Ältere Patienten verschleiern häufig ihre Alkohol-Abhängigkeit

Bei älteren Menschen sind Gewohnheiten schwer zu durchbrechen. Hausärzte müssen damit rechnen, dass zehn Prozent der Rentner abhängig sind.

Anno FrickeVon Anno Fricke Veröffentlicht:
Ein Gläschen zuviel? Experten schätzen, dass die Dunkelziffer der älteren Patienten mit einem Alkoholabusus höher als die offiziellen Zahlen ausfällt.

Ein Gläschen zuviel? Experten schätzen, dass die Dunkelziffer der älteren Patienten mit einem Alkoholabusus höher als die offiziellen Zahlen ausfällt.

© Paul von Stroheim / imago

BERLIN. Der Tod des Partners, körperliche Schmerzen oder Stress mit der Rente, dazu die Entlassung aus der beruflichen Verantwortung und das daraus folgende Infragestellen des Selbstbildes: Es gibt viele Gründe, im Alter zu viel zu trinken oder sich Benzodiazepine verschreiben zu lassen.

1,3 Millionen Menschen zwischen 60 und 69 Jahren trinken täglich Alkohol in riskanten Mengen, sagt Professor Tilman Wetterling. Etwa die Hälfte dieser Zahl könnte Untersuchungen zufolge medikamentenabhängig sein, sagte der Chefarzt der Klinik für Psychiatrie, Psychotherapie und Psychosomatik im Vivantes-Klinikum Berlin-Hellersdorf bei der Vivantes-Veranstaltung Sucht im Alter.

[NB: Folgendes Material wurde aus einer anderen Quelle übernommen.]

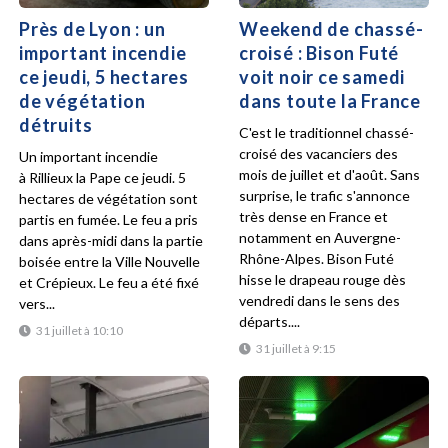
Près de Lyon : un
Weekend de chassé-
important incendie
croisé : Bison Futé
ce jeudi, 5 hectares
voit noir ce samedi
de végétation
dans toute la France
détruits
C'est le traditionnel chassé-
croisé des vacanciers des
Un important incendie
mois de juillet et d'août. Sans
à Rillieux la Pape ce jeudi. 5
surprise, le trafic s'annonce
hectares de végétation sont
très dense en France et
partis en fumée. Le feu a pris
notamment en Auvergne-
dans après-midi dans la partie
Rhône-Alpes. Bison Futé
boisée entre la Ville Nouvelle
hisse le drapeau rouge dès
et Crépieux. Le feu a été fixé
vendredi dans le sens des
vers...
départs....
31 juillet à 10:10
31 juillet à 9:15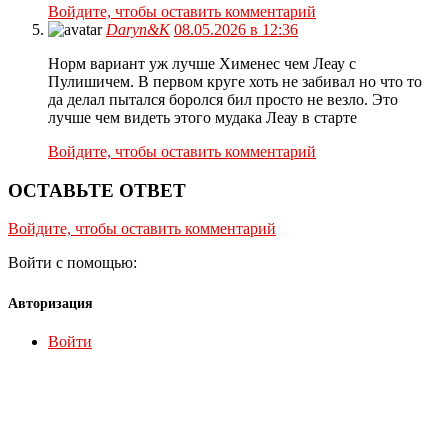
Войдите, чтобы оставить комментарий
Daryn&K
08.05.2026 в 12:36
Норм вариант уж лучше Хименес чем Леау с
Пулишичем. В первом круге хоть не забивал но что то
да делал пытался боролся бил просто не везло. Это
лучше чем видеть этого мудака Леау в старте
Войдите, чтобы оставить комментарий
ОСТАВЬТЕ ОТВЕТ
Войдите, чтобы оставить комментарий
Войти с помощью:
Авторизация
Войти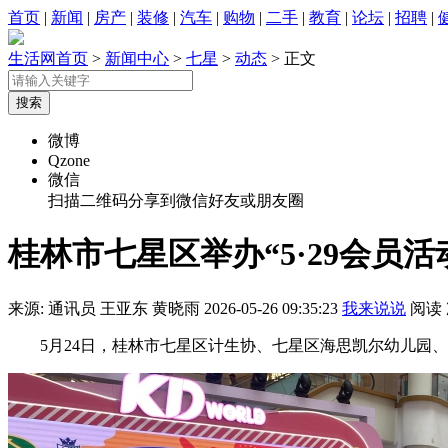
首页
|
新闻
|
房产
|
装修
|
汽车
|
购物
|
二手
|
教育
|
论坛
|
招聘
|
生活网首页
>
新闻中心
>
七星
>
动态
> 正文
微博
Qzone
微信
扫描二维码分享到微信好友或朋友圈
桂林市七星区举办“5·29会员
来源: 通讯员 王亚东 黄晓雨
2026-05-26 09:35:23
我来说说
阅读
5月24日，桂林市七星区计生协、七星区海思凯尔幼儿园、羊角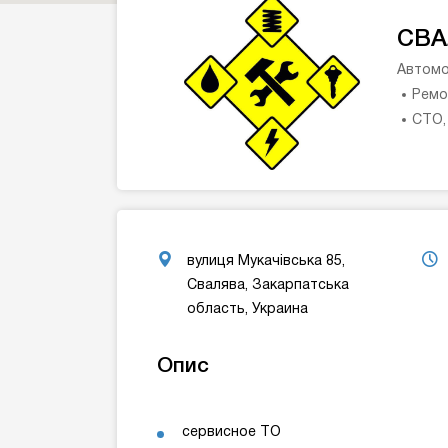
СВА
Автомо
Ремо
СТО,
вулиця Мукачівська 85,
Свалява, Закарпатська
область, Украина
Опис
сервисное ТО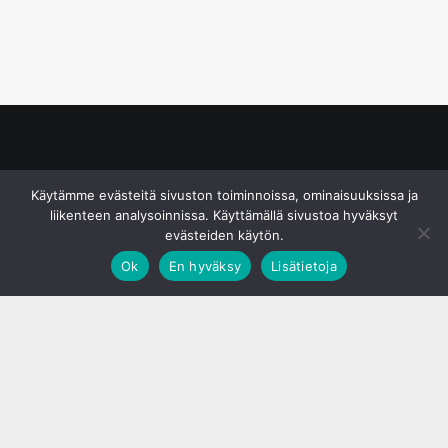
© S&J Media Oy
Käytämme evästeitä sivuston toiminnoissa, ominaisuuksissa ja
liikenteen analysoinnissa. Käyttämällä sivustoa hyväksyt
evästeiden käytön.
Ok
En hyväksy
Lisätietoja
;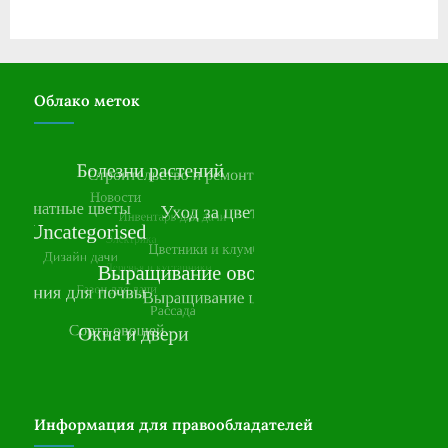
Облако меток
Информация для правообладателей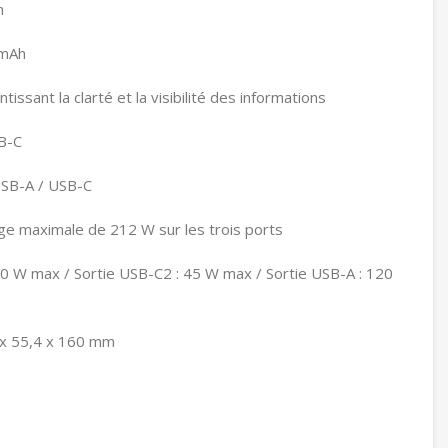
n
 mAh
tissant la clarté et la visibilité des informations
SB-C
 USB-A / USB-C
ge maximale de 212 W sur les trois ports
40 W max / Sortie USB-C2 : 45 W max / Sortie USB-A : 120
 x 55,4 x 160 mm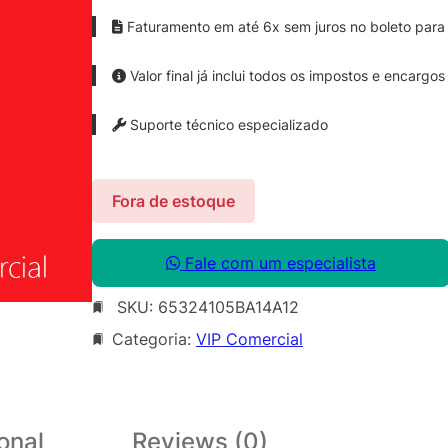
Faturamento em até 6x sem juros no boleto para 
Valor final já inclui todos os impostos e encargos
Suporte técnico especializado
Fora de estoque
Fale com um especialista
SKU:
65324105BA14A12
Categoria:
VIP Comercial
onal
Reviews (0)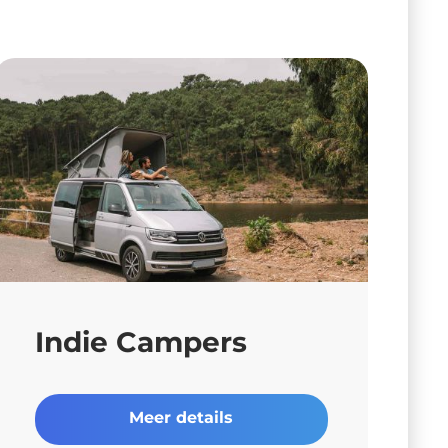
Indie Campers
Meer details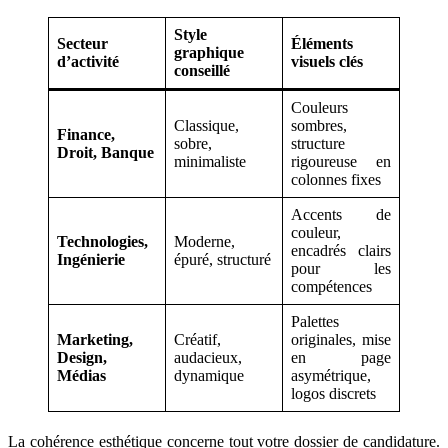
Style
Secteur
Éléments
graphique
d’activité
visuels clés
conseillé
Couleurs
Classique,
sombres,
Finance,
sobre,
structure
Droit, Banque
minimaliste
rigoureuse en
colonnes fixes
Accents de
couleur,
Technologies,
Moderne,
encadrés clairs
Ingénierie
épuré, structuré
pour les
compétences
Palettes
Marketing,
Créatif,
originales, mise
Design,
audacieux,
en page
Médias
dynamique
asymétrique,
logos discrets
La cohérence esthétique concerne tout votre dossier de candidature.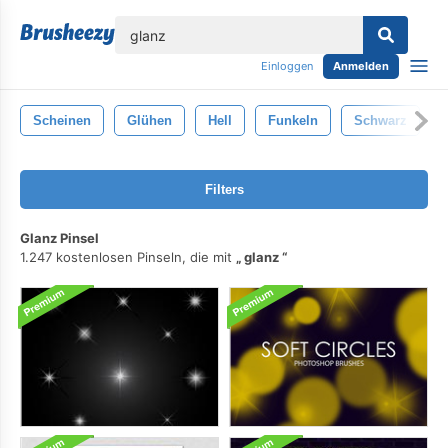
lose
Einloggen
Anmelden
Scheinen
Glühen
Hell
Funkeln
Schwarz
Filters
Glanz Pinsel
1.247 kostenlosen Pinseln, die mit
glanz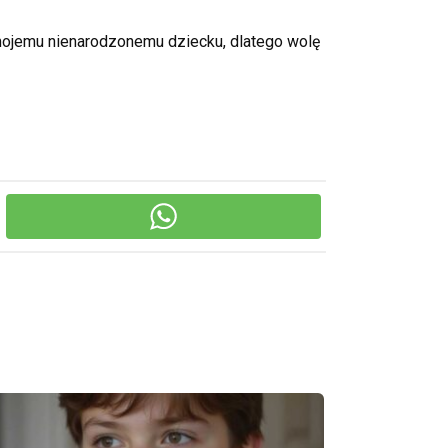
i mojemu nienarodzonemu dziecku, dlatego wolę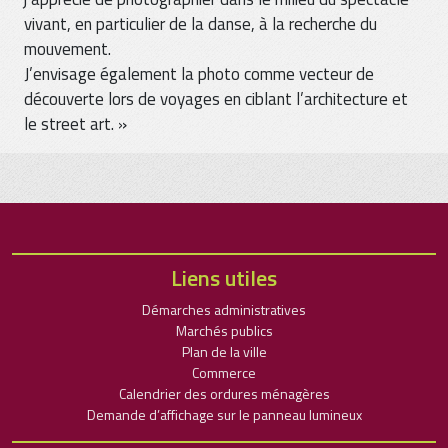
vivant, en particulier de la danse, à la recherche du
mouvement.
J’envisage également la photo comme vecteur de
découverte lors de voyages en ciblant l’architecture et
le street art. »
Liens utiles
Démarches administratives
Marchés publics
Plan de la ville
Commerce
Calendrier des ordures ménagères
Demande d’affichage sur le panneau lumineux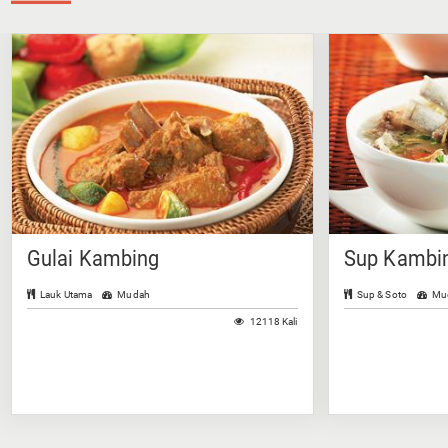
Gulai Kambing
Sup Kambin
Lauk Utama
Mudah
Sup & Soto
Mu
12118 Kali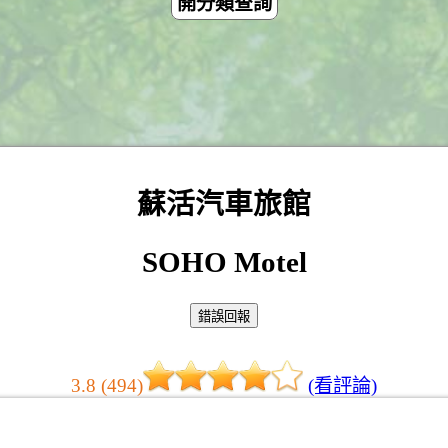
開分類查詢
蘇活汽車旅館
SOHO Motel
3.8 (494)
(看評論)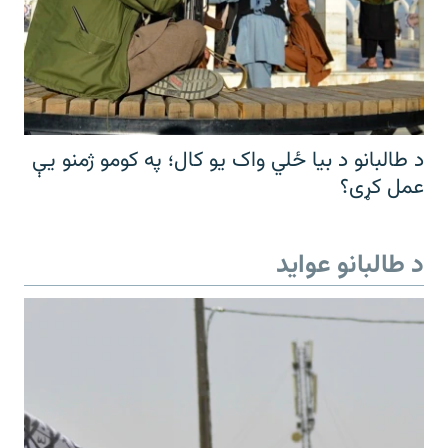
د طالبانو د بیا ځلي واک یو کال؛ په کومو ژمنو یې
عمل کړی؟
د طالبانو عواید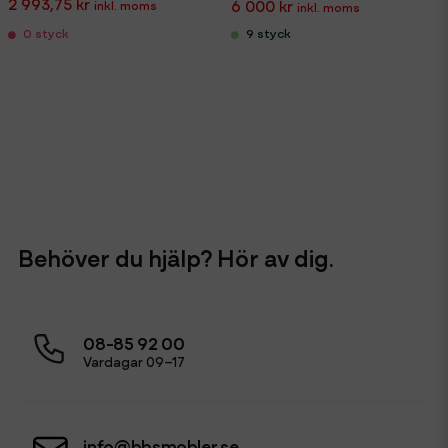
2 993,75 kr
6 000 kr
9 styck
0 styck
Behöver du hjälp? Hör av dig.
08-85 92 00
Vardagar 09–17
info@bbsmobler.se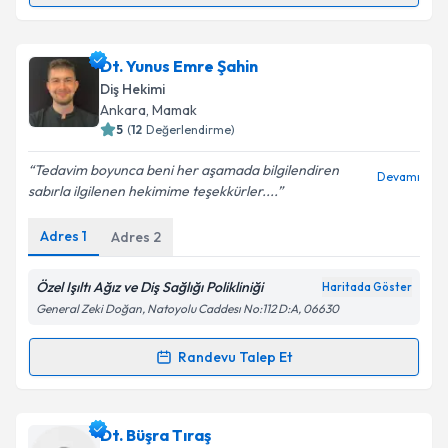
Metni
'ni okudum ve kişisel verilerimin belirtilen
kapsamda işlenmesini kabul ediyorum.
Dt. Ömer Delikanlı
için randevu takvimi talebi
Dt. Yunus Emre Şahin
oluşturun. Size bu uzmandan randevu almanız için bir
Takvim Talebini Gönder
Diş Hekimi
takvim hazırlandığında e-posta ile bilgilendireceğiz.
Ankara
, Mamak
5
(
12
Değerlendirme)
E-posta Adresiniz
Tedavim boyunca beni her aşamada bilgilendiren
Devamı
sabırla ilgilenen hekimime teşekkürler....
Adres
1
Adres
2
Kişisel verilerimin işlenmesine ilişkin
Aydınlatma
Metni
'ni okudum ve kişisel verilerimin belirtilen
kapsamda işlenmesini kabul ediyorum.
Özel Işıltı Ağız ve Diş Sağlığı Polikliniği
Haritada Göster
General Zeki Doğan, Natoyolu Caddesı No:112 D:A, 06630
Takvim Talebini Gönder
Randevu Talep Et
Randevu Takvimi Talebi
Dt. Yunus Emre Şahin
için randevu takvimi talebi
Dt. Büşra Tıraş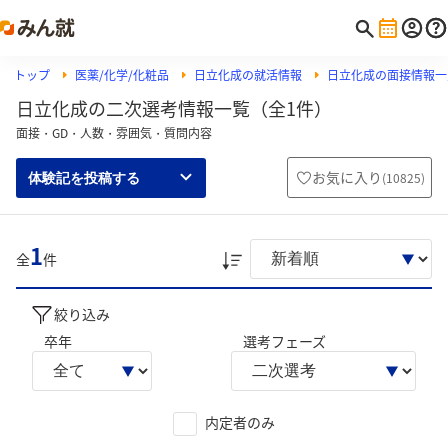
トップ
医薬/化学/化粧品
日立化成の就活情報
日立化成の面接情報一
日立化成の二次選考情報一覧（全1件）
面接・GD・人数・雰囲気・質問内容
お気に入り
(
10825
)
体験記を投稿する
1
全
件
絞り込み
卒年
選考フェーズ
内定者のみ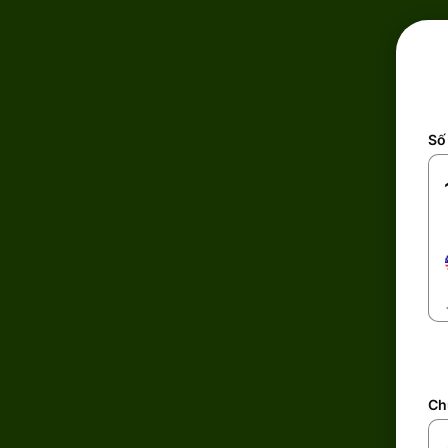
Số 
Ch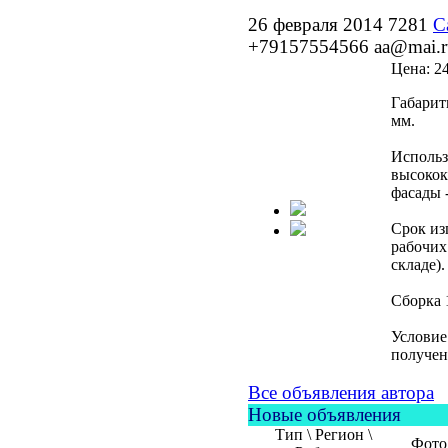
26 февраля 2014
7281
С
+79157554566
aa@mai.r
Цена:
2
Габарит
мм.
Использ
высокок
фасады 
Срок из
рабочих
складе).
Сборка 
Условие
получен
Все объявления автора
Новые объявления
Тип \ Регион \
Фото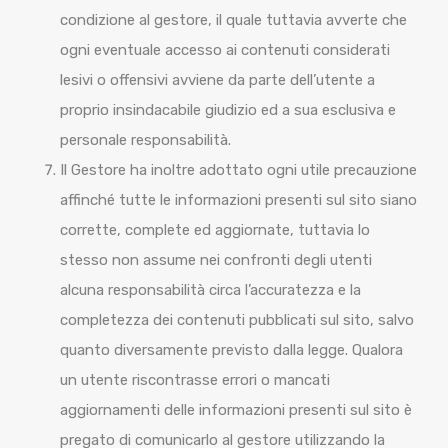
condizione al gestore, il quale tuttavia avverte che
ogni eventuale accesso ai contenuti considerati
lesivi o offensivi avviene da parte dell’utente a
proprio insindacabile giudizio ed a sua esclusiva e
personale responsabilità.
Il Gestore ha inoltre adottato ogni utile precauzione
affinché tutte le informazioni presenti sul sito siano
corrette, complete ed aggiornate, tuttavia lo
stesso non assume nei confronti degli utenti
alcuna responsabilità circa l’accuratezza e la
completezza dei contenuti pubblicati sul sito, salvo
quanto diversamente previsto dalla legge. Qualora
un utente riscontrasse errori o mancati
aggiornamenti delle informazioni presenti sul sito è
pregato di comunicarlo al gestore utilizzando la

Alle epidemiologischen Daten zur Sucht im Alter seien kritisch zu betrachten, sagte Wetterling. Sie lägen zu niedrig. Tatsächlich müssten Hausärzte damit rechnen, dass etwa zehn Prozent ihrer männlichen Patienten und vier Prozent der weiblichen über 75 Jahre ein Suchtproblem haben könnten.

Glaubhaft abstinent sei in dieser Altersgruppe nur ein Viertel. Problematisch sei außer dem Alkohol die Einnahme von psychoaktiven Substanzen sowie die Wechselwirkungen von Medikamenten untereinander und mit Alkohol.

Etwa die Hälfte der Benzodiazepin-Konsumenten werde abhängig, bestätigte Dr. Andreas Dieckmann, Chefarzt einer Entwöhnungsklinik. Die Sucht im Alter sollte auf jeden Fall behandelt werden, dafür plädiert Dieckmann.

Ärzte sollten bedenken, dass das Langzeitgedächtnis abhängiger Menschen auch im Alter leide. Außerdem steige der Alkoholgehalt im Blut bei Älteren schneller an.

Leichter aber falle es älteren Menschen, mit dem Rauchen aufzuhören. Außerdem verringerten sich neuropsychologische Auffälligkeiten, wenn ein Patient keinen Alkohol mehr trinke. Selbst die Hirnsubstanzminderungen seien reversibel.

Problematisch seien weniger die Langzeitabhängigen, sondern diejenigen Menschen, die erst im Alter abhängig werden - in der Regel von Alkohol, sagte Dieckmann.

Ihr sozialer Status sei oft gesichert, weswegen das fehlende Geld als Motivation für einen Ausstieg wegfalle. Von 100 Gesprächen mit Patienten aus dieser Gruppe führe nur eines zu einer Suchtbehandlung.

Der Entzug älterer Menschen unterscheide sich nicht von dem jüngerer Suchtpatienten. Allerdings hielten sich die Krankenkassen wie auch die Privatversicherer bei der Übernahme der Kosten für eine Entwöhnung älterer Menschen zurück.